====== Data to use

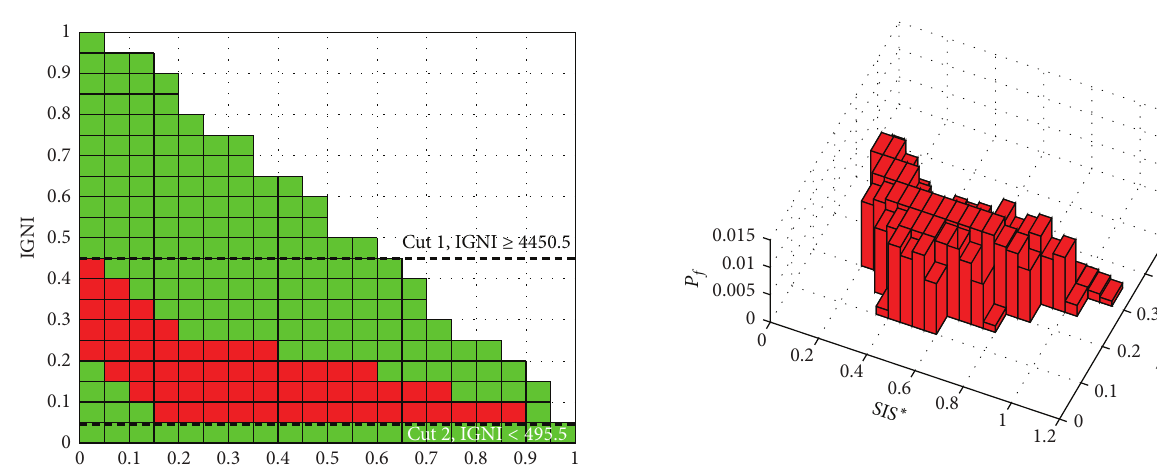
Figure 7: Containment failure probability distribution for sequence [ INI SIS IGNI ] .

============
====== Data to use

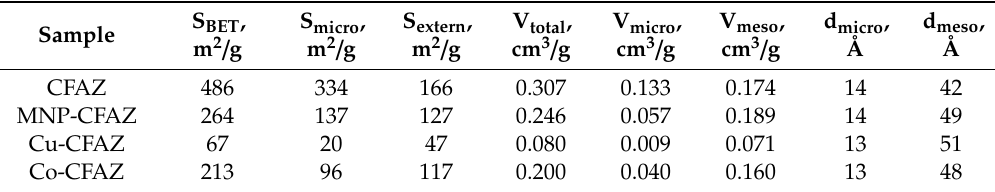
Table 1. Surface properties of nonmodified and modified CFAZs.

============
====== Data to use

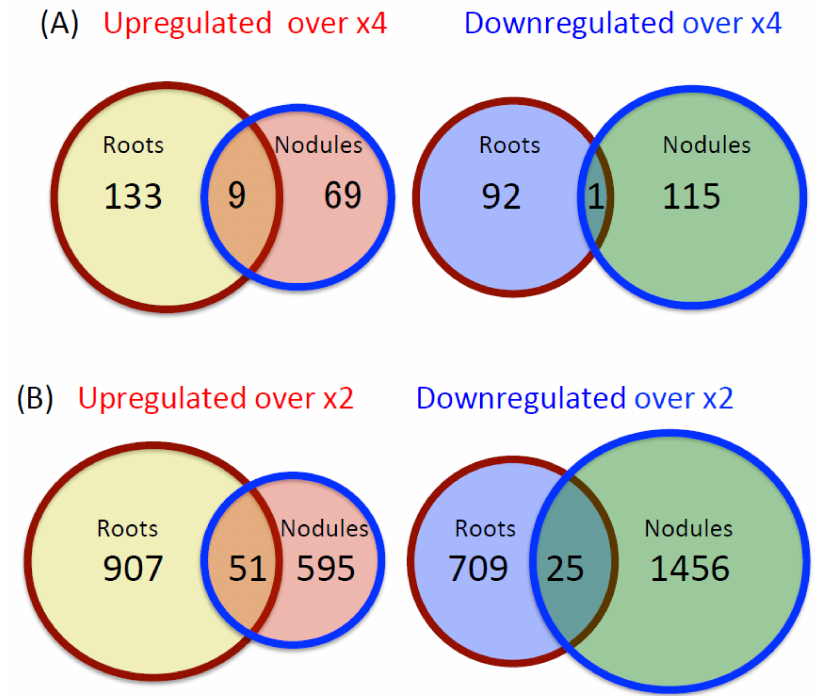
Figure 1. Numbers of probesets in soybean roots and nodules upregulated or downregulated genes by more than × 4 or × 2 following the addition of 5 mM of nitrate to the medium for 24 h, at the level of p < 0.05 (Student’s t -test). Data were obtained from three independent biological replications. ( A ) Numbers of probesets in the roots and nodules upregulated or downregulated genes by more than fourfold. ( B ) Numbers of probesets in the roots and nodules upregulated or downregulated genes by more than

============

**Assigned task:**
Where a line in the records above contains the string "Figure", return that line.

**Written answer:**
Figure 7: Containment failure probability distribution for sequence [ INI SIS IGNI ] .
Figure 1. Numbers of probesets in soybean roots and nodules upregulated or downregulated genes by more than × 4 or × 2 following the addition of 5 mM of nitrate to the medium for 24 h, at the level of p < 0.05 (Student’s t -test). Data were obtained from three independent biological replications. ( A ) Numbers of probesets in the roots and nodules upregulated or downregulated genes by more than fourfold. ( B ) Numbers of probesets in the roots and nodules upregulated or downregulated genes by more than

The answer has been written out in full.